- **SHORT TASK**:
Copy the material below line for line without any change, leaving out the pictures.

____ DATA

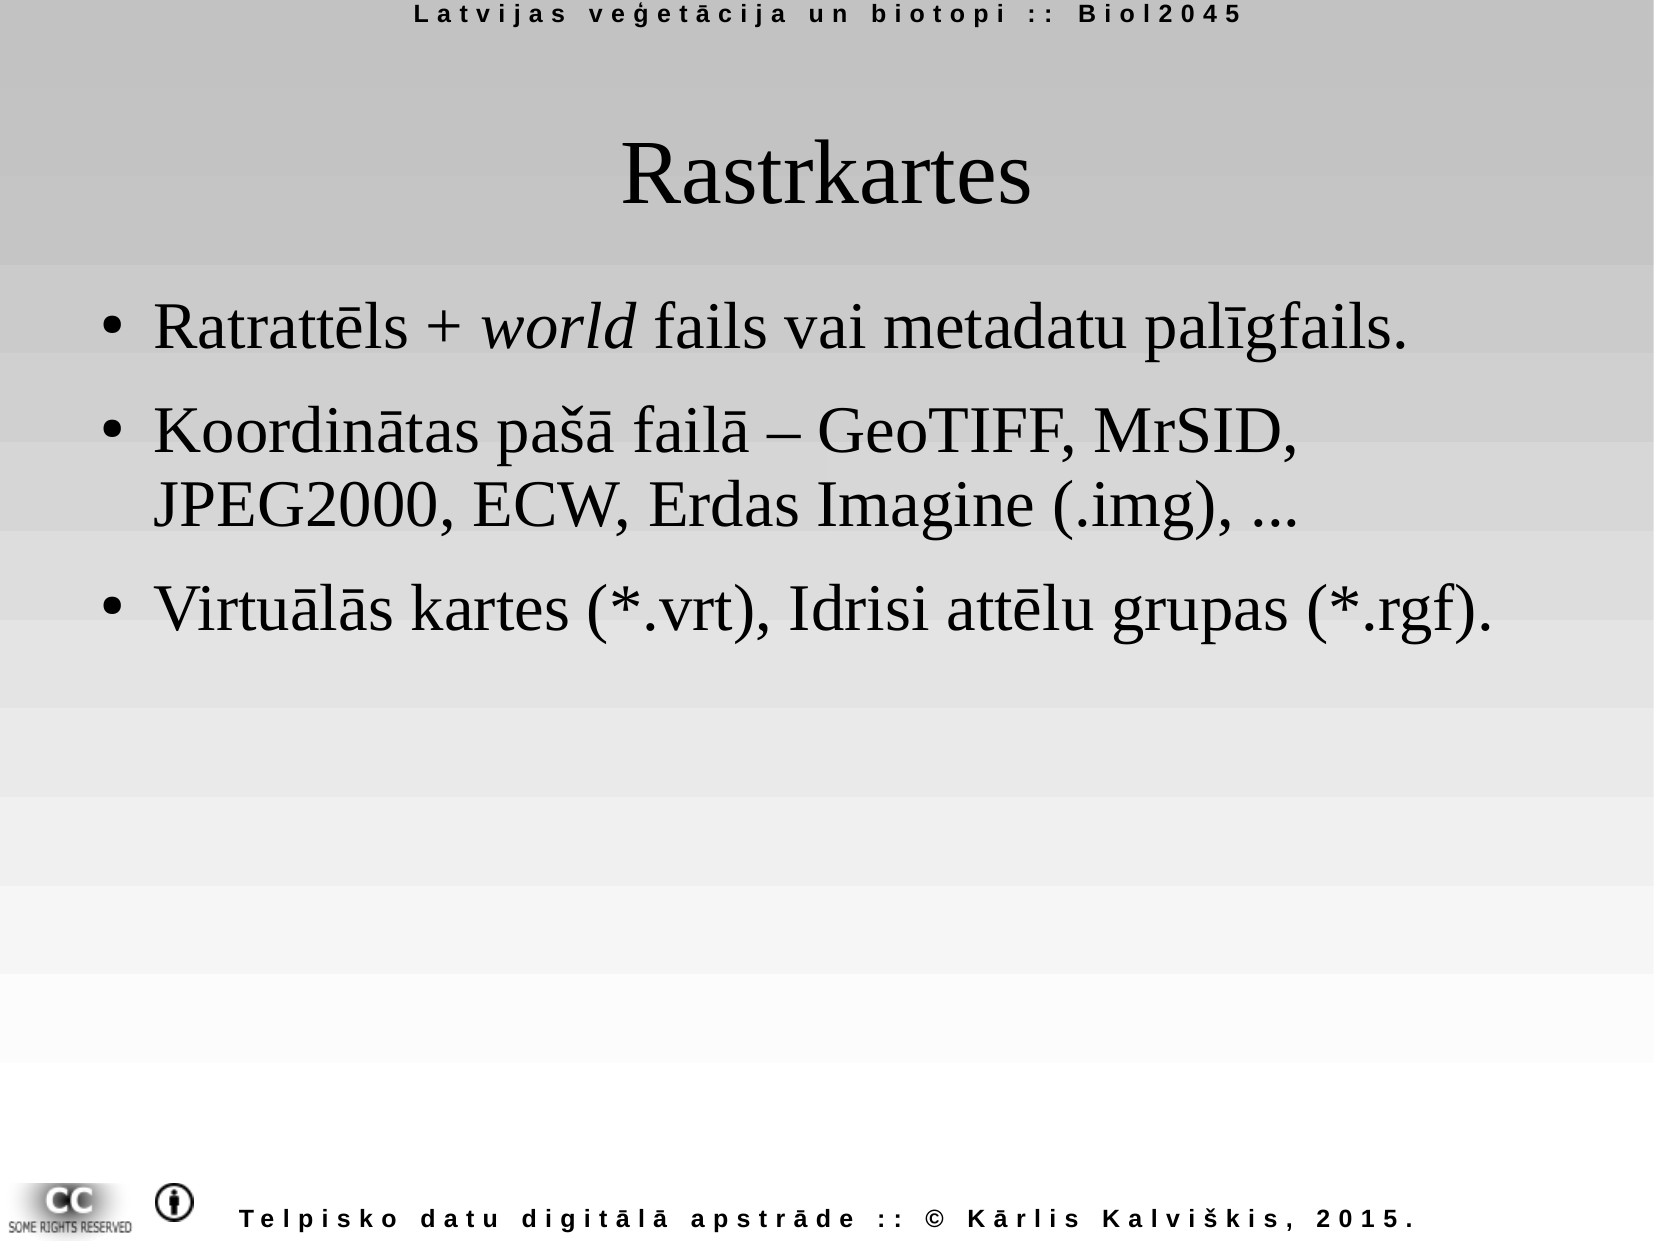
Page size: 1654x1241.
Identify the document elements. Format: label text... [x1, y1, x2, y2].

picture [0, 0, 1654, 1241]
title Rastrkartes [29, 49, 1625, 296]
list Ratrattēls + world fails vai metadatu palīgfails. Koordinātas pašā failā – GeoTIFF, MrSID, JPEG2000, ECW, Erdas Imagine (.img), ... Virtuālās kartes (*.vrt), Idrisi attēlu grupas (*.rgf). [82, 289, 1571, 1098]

________

- **FULL RESPONSE**:
Page size: 1654x1241.
Identify the document elements. Format: label text... [x1, y1, x2, y2].

picture [0, 0, 1654, 1241]
title Rastrkartes [29, 49, 1625, 296]
list Ratrattēls + world fails vai metadatu palīgfails. Koordinātas pašā failā – GeoTIFF, MrSID, JPEG2000, ECW, Erdas Imagine (.img), ... Virtuālās kartes (*.vrt), Idrisi attēlu grupas (*.rgf). [82, 289, 1571, 1098]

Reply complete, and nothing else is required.